[WORK INSTRUCTION]:
Pictures in the records should not be copied, but every other part must be repeated exactly.

(Extracted data entries)
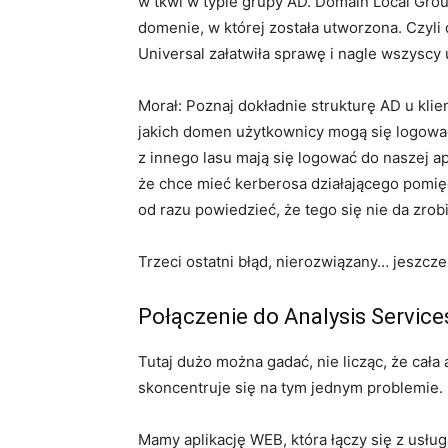
w tkwi w typie grupy AD. Domain Local Gro
domenie, w której została utworzona. Czyli
Universal załatwiła sprawę i nagle wszyscy
Morał: Poznaj dokładnie strukturę AD u kli
jakich domen użytkownicy mogą się logować
z innego lasu mają się logować do naszej apl
że chce mieć kerberosa działającego pomi
od razu powiedzieć, że tego się nie da zro
Trzeci ostatni błąd, nierozwiązany… jeszcze 
Połączenie do Analysis Service
Tutaj dużo można gadać, nie licząc, że cała 
skoncentruje się na tym jednym problemie.
Mamy aplikację WEB, która łączy się z usłu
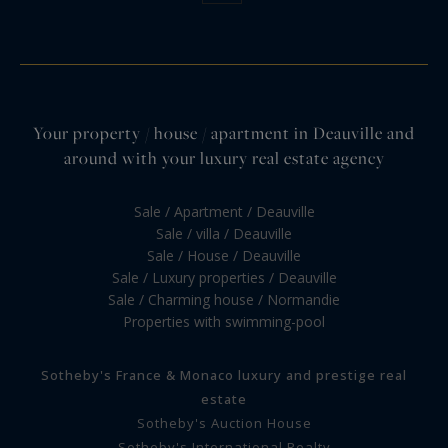
Your property / house / apartment in Deauville and
around with your luxury real estate agency
Sale / Apartment / Deauville
Sale / villa / Deauville
Sale / House / Deauville
Sale / Luxury properties / Deauville
Sale / Charming house / Normandie
Properties with swimming-pool
Sotheby's France & Monaco luxury and prestige real
estate
Sotheby's Auction House
Sotheby's International Realty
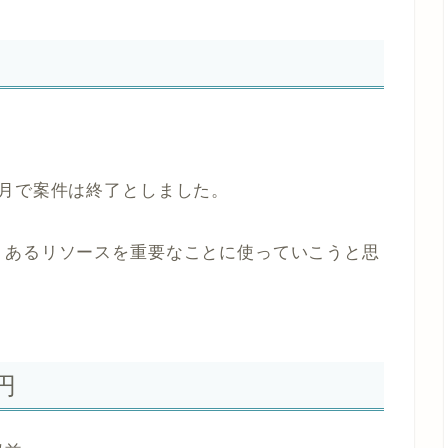
1月で案件は終了としました。
りあるリソースを重要なことに使っていこうと思
円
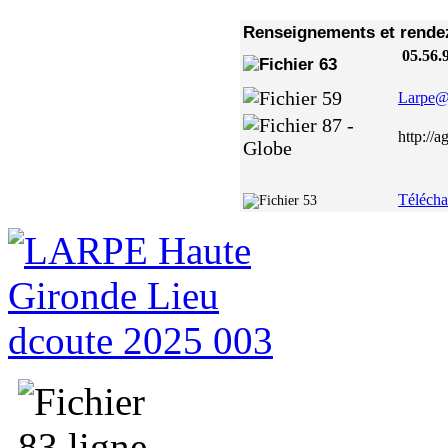
Renseignements et rend
0
Larpe@a
http://a
Télécha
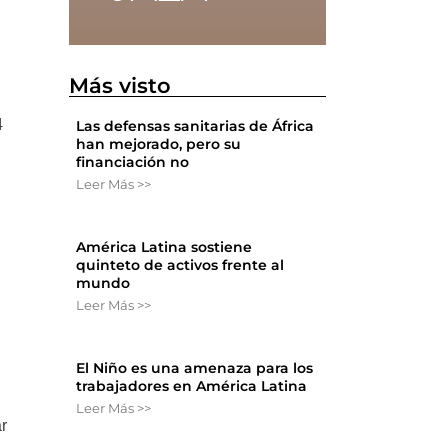
Más visto
4
Las defensas sanitarias de África
han mejorado, pero su
financiación no
Leer Más >>
América Latina sostiene
quinteto de activos frente al
mundo
Leer Más >>
El Niño es una amenaza para los
trabajadores en América Latina
Leer Más >>
ar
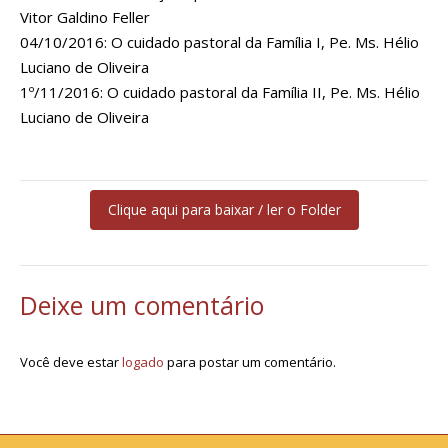
Vitor Galdino Feller
04/10/2016: O cuidado pastoral da Família I, Pe. Ms. Hélio
Luciano de Oliveira
1º/11/2016: O cuidado pastoral da Família II, Pe. Ms. Hélio
Luciano de Oliveira
Clique aqui para baixar / ler o Folder
Deixe um comentário
Você deve estar
logado
para postar um comentário.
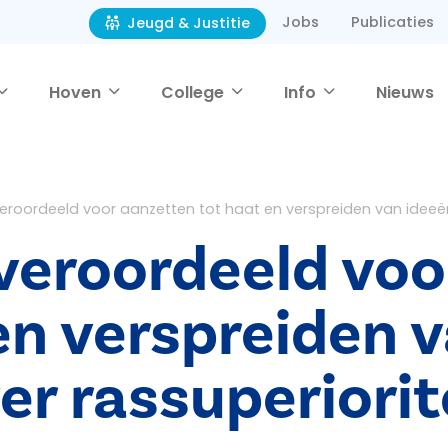
Jobs
Publicaties
Jeugd & Justitie
Hoven
College
Info
Nieuws
roordeeld voor aanzetten tot haat en verspreiden van ideeën 
veroordeeld voo
en verspreiden 
er rassuperiorit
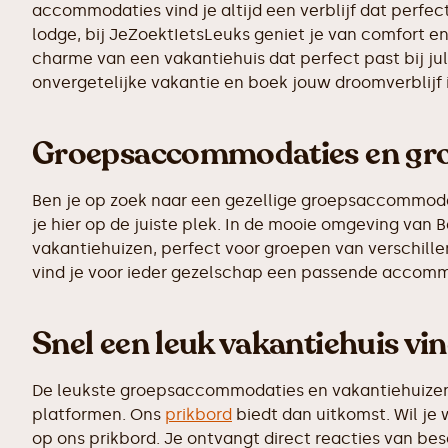
accommodaties vind je altijd een verblijf dat perfect
lodge, bij JeZoektIetsLeuks geniet je van comfort e
charme van een vakantiehuis dat perfect past bij ju
onvergetelijke vakantie en boek jouw droomverblijf
Groepsaccommodaties en grot
Ben je op zoek naar een gezellige groepsaccommodati
je hier op de juiste plek. In de mooie omgeving va
vakantiehuizen, perfect voor groepen van verschillen
vind je voor ieder gezelschap een passende accomm
Snel een leuk vakantiehuis vi
De leukste groepsaccommodaties en vakantiehuizen z
platformen. Ons
prikbord
biedt dan uitkomst. Wil je 
op ons prikbord. Je ontvangt direct reacties van b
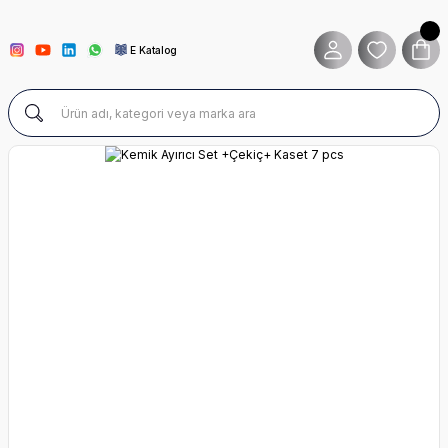
E Katalog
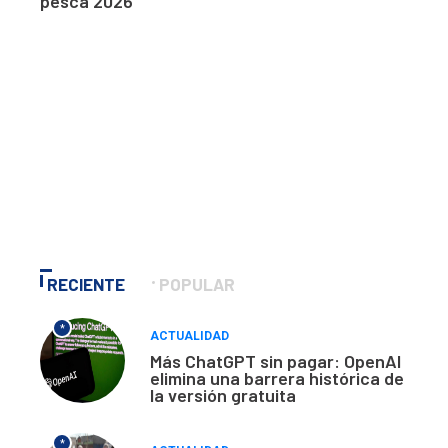
pesca 2026
RECIENTE
POPULAR
*
ACTUALIDAD
Más ChatGPT sin pagar: OpenAI
elimina una barrera histórica de
la versión gratuita
*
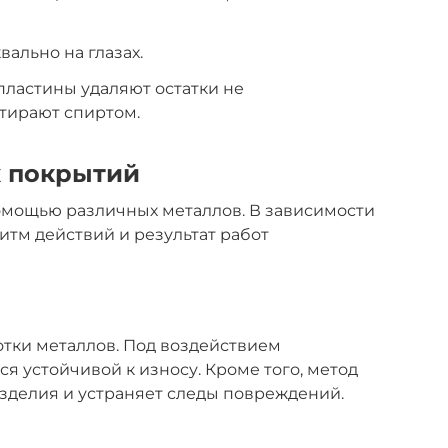
ально на глазах.
пластины удаляют остатки не
тирают спиртом.
х покрытий
омощью различных металлов. В зависимости
итм действий и результат работ
тки металлов. Под воздействием
я устойчивой к износу. Кроме того, метод
зделия и устраняет следы повреждений.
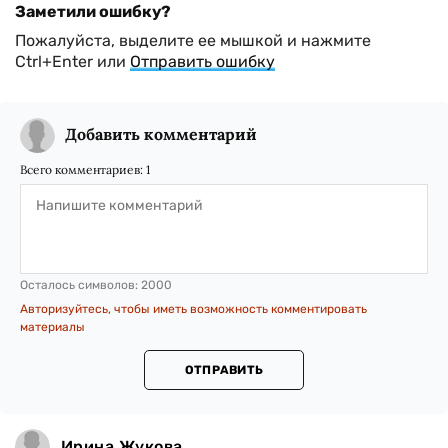
Заметили ошибку?
Пожалуйста, выделите ее мышкой и нажмите
Ctrl+Enter или
Отправить ошибку
Добавить комментарий
Всего комментариев:
1
Осталось символов:
2000
Авторизуйтесь, чтобы иметь возможность комментировать
материалы
ОТПРАВИТЬ
Ирина Жукова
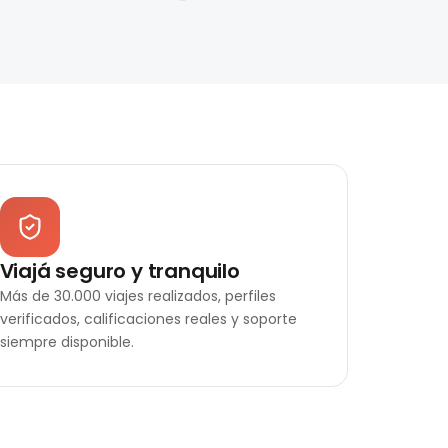
Viajá seguro y tranquilo
Más de 30.000 viajes realizados, perfiles
verificados, calificaciones reales y soporte
siempre disponible.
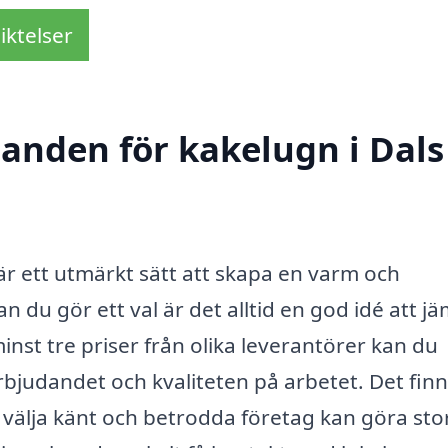
iktelser
danden för kakelugn i Dals
 är ett utmärkt sätt att skapa en varm och
 du gör ett val är det alltid en god idé att j
st tre priser från olika leverantörer kan du
erbjudandet och kvaliteten på arbetet. Det fin
t välja känt och betrodda företag kan göra sto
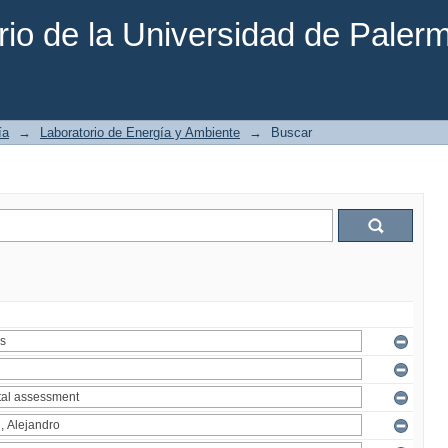
rio de la Universidad de Paler
ía
→
Laboratorio de Energía y Ambiente
→
Buscar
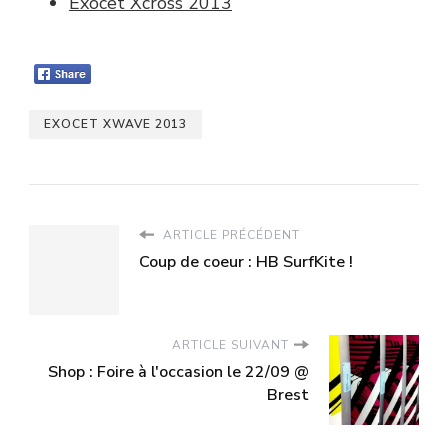
Exocet Xcross 2013
EXOCET XWAVE 2013
ARTICLE PRÉCÉDENT
Coup de coeur : HB SurfKite !
ARTICLE SUIVANT
Shop : Foire à l'occasion le 22/09 @
Brest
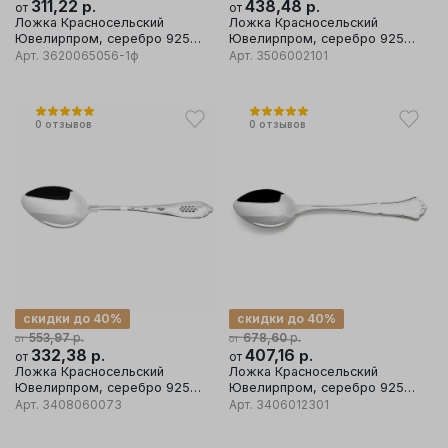
311,22
р.
438,48
р.
от
от
Ложка Красносельский
Ложка Красносельский
Ювелирпром, серебро 925
Ювелирпром, серебро 925
проба, вставка эмаль
проба, вставка эмаль
Арт.
3620065056-1ф
Арт.
3506002101
0
отзывов
0
отзывов
скидки до 40%
скидки до 40%
р.
р.
553,97
678,60
от
от
332,38
р.
407,16
р.
от
от
Ложка Красносельский
Ложка Красносельский
Ювелирпром, серебро 925
Ювелирпром, серебро 925
проба
проба
Арт.
3408060073
Арт.
3406012301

[RESPONSE]:
w tkwi w typie grupy AD. Domain Local Gro
domenie, w której została utworzona. Czyli
Universal załatwiła sprawę i nagle wszyscy
Morał: Poznaj dokładnie strukturę AD u kli
jakich domen użytkownicy mogą się logować
z innego lasu mają się logować do naszej apl
że chce mieć kerberosa działającego pomi
od razu powiedzieć, że tego się nie da zro
Trzeci ostatni błąd, nierozwiązany… jeszcze 
Połączenie do Analysis Service
Tutaj dużo można gadać, nie licząc, że cała 
skoncentruje się na tym jednym problemie.
Mamy aplikację WEB, która łączy się z usłu
Your property / house / apartment in Deauville and
around with your luxury real estate agency
Sale / Apartment / Deauville
Sale / villa / Deauville
Sale / House / Deauville
Sale / Luxury properties / Deauville
Sale / Charming house / Normandie
Properties with swimming-pool
Sotheby's France & Monaco luxury and prestige real
estate
Sotheby's Auction House
Sotheby's International Realty
1月で案件は終了としました。
りあるリソースを重要なことに使っていこうと思
円
Renseignements et rend
0
Larpe@a
http://a
Télécha
Más visto
4
Las defensas sanitarias de África
han mejorado, pero su
financiación no
Leer Más >>
América Latina sostiene
quinteto de activos frente al
mundo
Leer Más >>
El Niño es una amenaza para los
trabajadores en América Latina
Leer Más >>
ar
Vitor Galdino Feller
04/10/2016: O cuidado pastoral da Família I, Pe. Ms. Hélio
Luciano de Oliveira
1º/11/2016: O cuidado pastoral da Família II, Pe. Ms. Hélio
Luciano de Oliveira
Clique aqui para baixar / ler o Folder
Deixe um comentário
Você deve estar
logado
para postar um comentário.
Jobs
Publicaties
Jeugd & Justitie
Hoven
College
Info
Nieuws
roordeeld voor aanzetten tot haat en verspreiden van ideeën 
veroordeeld voo
en verspreiden 
er rassuperiorit
accommodaties vind je altijd een verblijf dat perfect
lodge, bij JeZoektIetsLeuks geniet je van comfort e
charme van een vakantiehuis dat perfect past bij ju
onvergetelijke vakantie en boek jouw droomverblijf
Groepsaccommodaties en grot
Ben je op zoek naar een gezellige groepsaccommodati
je hier op de juiste plek. In de mooie omgeving va
vakantiehuizen, perfect voor groepen van verschillen
vind je voor ieder gezelschap een passende accomm
Snel een leuk vakantiehuis vi
De leukste groepsaccommodaties en vakantiehuizen z
platformen. Ons
prikbord
biedt dan uitkomst. Wil je 
op ons prikbord. Je ontvangt direct reacties van b
E Katalog
pesca 2026
RECIENTE
POPULAR
*
ACTUALIDAD
Más ChatGPT sin pagar: OpenAI
elimina una barrera histórica de
la versión gratuita
*
ально на глазах.
пластины удаляют остатки не
тирают спиртом.
х покрытий
омощью различных металлов. В зависимости
итм действий и результат работ
тки металлов. Под воздействием
я устойчивой к износу. Кроме того, метод
зделия и устраняет следы повреждений.
Заметили ошибку?
Пожалуйста, выделите ее мышкой и нажмите
Ctrl+Enter или
Отправить ошибку
Добавить комментарий
Всего комментариев:
1
Осталось символов:
2000
Авторизуйтесь, чтобы иметь возможность комментировать
материалы
ОТПРАВИТЬ
Ирина Жукова
Viajá seguro y tranquilo
Más de 30.000 viajes realizados, perfiles
verificados, calificaciones reales y soporte
siempre disponible.
iktelser
danden för kakelugn i Dals
 är ett utmärkt sätt att skapa en varm och
 du gör ett val är det alltid en god idé att j
st tre priser från olika leverantörer kan du
erbjudandet och kvaliteten på arbetet. Det fin
t välja känt och betrodda företag kan göra sto
rio de la Universidad de Paler
ía
→
Laboratorio de Energía y Ambiente
→
Buscar
Exocet Xcross 2013
EXOCET XWAVE 2013
ARTICLE PRÉCÉDENT
Coup de coeur : HB SurfKite !
ARTICLE SUIVANT
Shop : Foire à l'occasion le 22/09 @
Brest
311,22
р.
438,48
р.
от
от
Ложка Красносельский
Ложка Красносельский
Ювелирпром, серебро 925
Ювелирпром, серебро 925
проба, вставка эмаль
проба, вставка эмаль
Арт.
3620065056-1ф
Арт.
3506002101
0
отзывов
0
отзывов
скидки до 40%
скидки до 40%
р.
р.
553,97
678,60
от
от
332,38
р.
407,16
р.
от
от
Ложка Красносельский
Ложка Красносельский
Ювелирпром, серебро 925
Ювелирпром, серебро 925
проба
проба
Арт.
3408060073
Арт.
3406012301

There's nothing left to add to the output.